Source: LfD Niedersachsen imposes a fine of 10.4 million euros on notebooksbilliger.de | The State Commissioner for Data Protection Lower Saxony

Varanasi Is Using Crime Control as an Excuse for Facial Recognition Surveillance

Varanasi in India is installing 3,000 CCTV cameras with automated facial recognition tech at the city’s crossings.

Authorities say the sole purpose of these cameras is to advance security measures and track suspected criminals. The project will connect all the police stations in the city to this CCTV network, with 500 kilometres of optical fibre being laid at 700 points in the city. This advanced technology is meant to help identify people by matching their digital images, photos and video feed with the existing database.

Source: Varanasi Is Using Crime Control as an Excuse for Facial Recognition Surveillance

Leaks and lawsuits blight Russia facial recognition

The rise of cloud computing and AI technologies have popularised the technology globally, with supporters saying it promises greater security and efficiency.

With more than 105,000 cameras, Moscow boasts one of the world’s most comprehensive surveillance systems. It became fully operational this year and authorities say it has cut crime and helped the city enforce coronavirus lockdown restrictions.

But the backlash is growing, too, as critics say benefits come at the cost of lost privacy and increased surveillance. The rights activists say cameras have been used to monitor political rallies and a lack of clear rules allows for abuse.

Full article: Leaks and lawsuits blight Russia facial recognition

Surveillance Startup Used Own Cameras to Harass Coworkers

Verkada, a fast-growing Silicon Valley surveillance startup, equips its offices in downtown San Mateo, California, with its own state-of-the-art security cameras.
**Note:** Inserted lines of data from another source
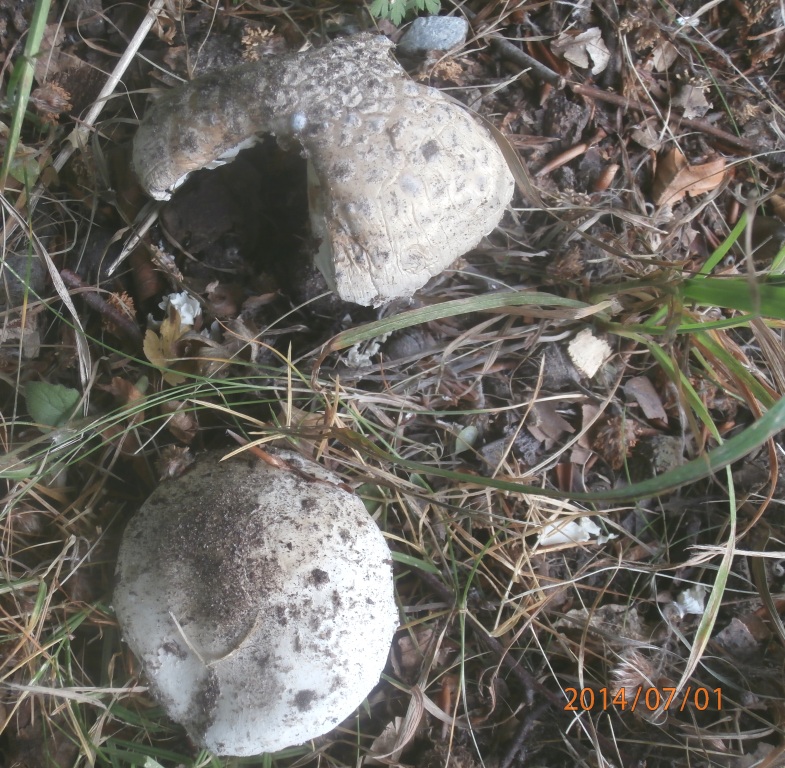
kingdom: Fungi
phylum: Basidiomycota
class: Agaricomycetes
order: Agaricales
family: Amanitaceae
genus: Amanita
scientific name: Amanita
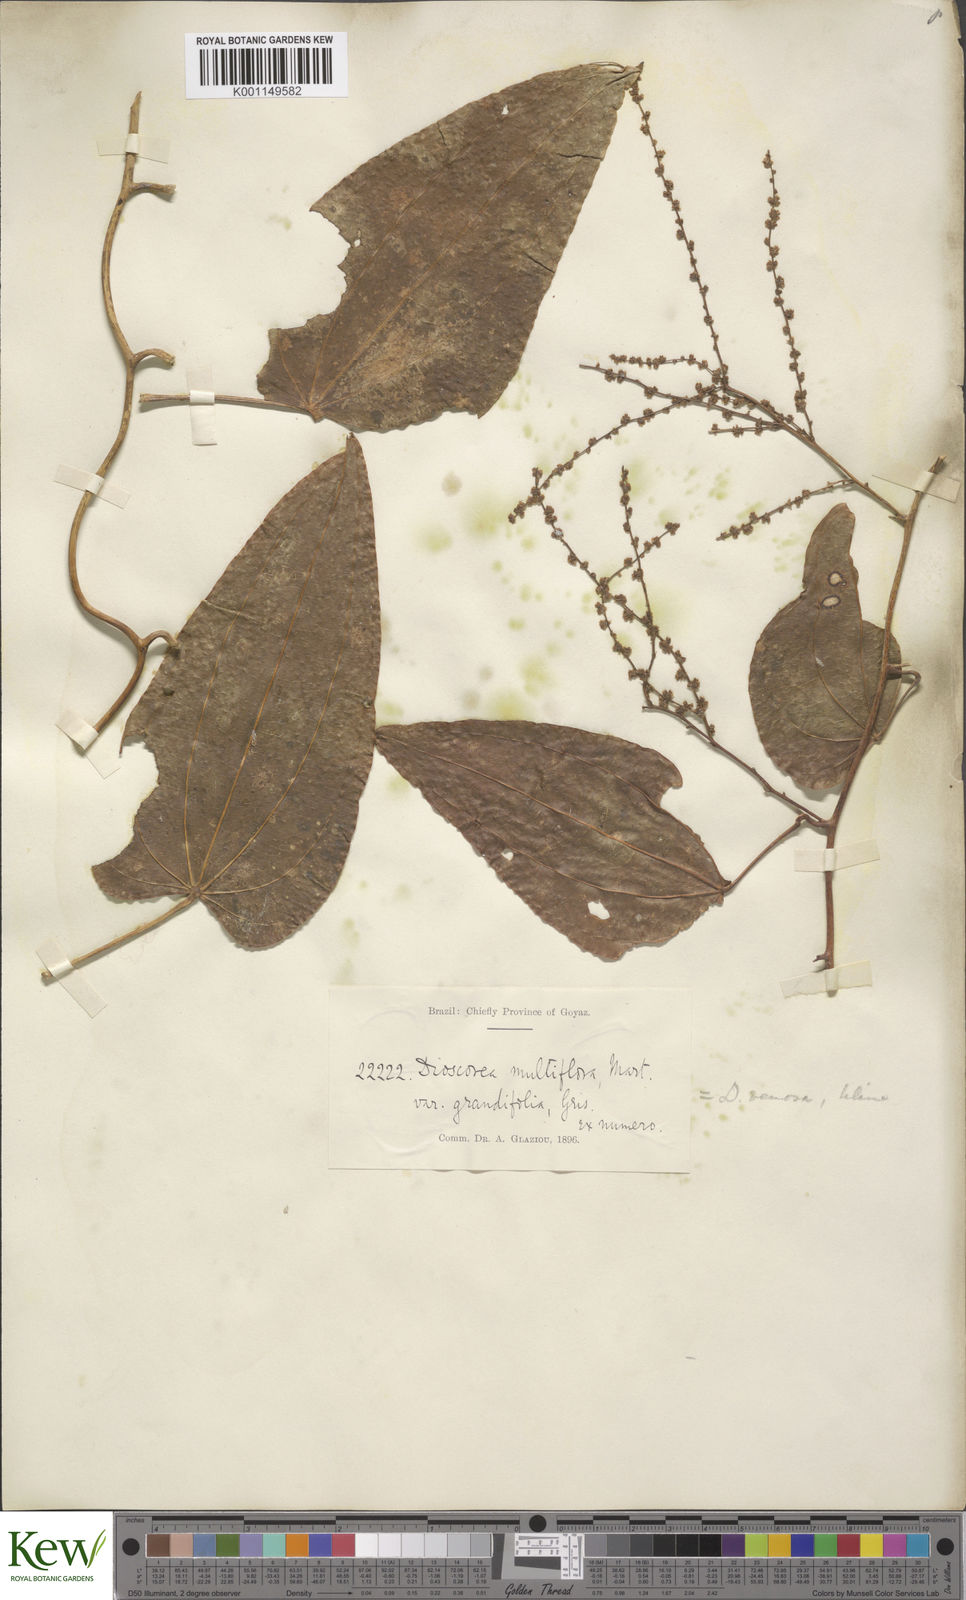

Last year, a sales director on the company’s sales team abused their access to these cameras to take and post photos of colleagues in a Slack channel where they made sexually explicit jokes about women who worked at the company.

Source: Surveillance Startup Used Own Cameras to Harass Coworkers

Doorbell Cameras Help to Spy on Police

Two leaked documents show how a monitoring tool used by police has been turned against them.

The rise of the internet-connected home security camera has generally been a boon to police, as owners of these devices can (and frequently do) share footage with cops at the touch of a button. But according to a leaked FBI bulletin, law enforcement has discovered an ironic downside to ubiquitous privatized surveillance: The cameras are alerting residents when police show up to conduct searches.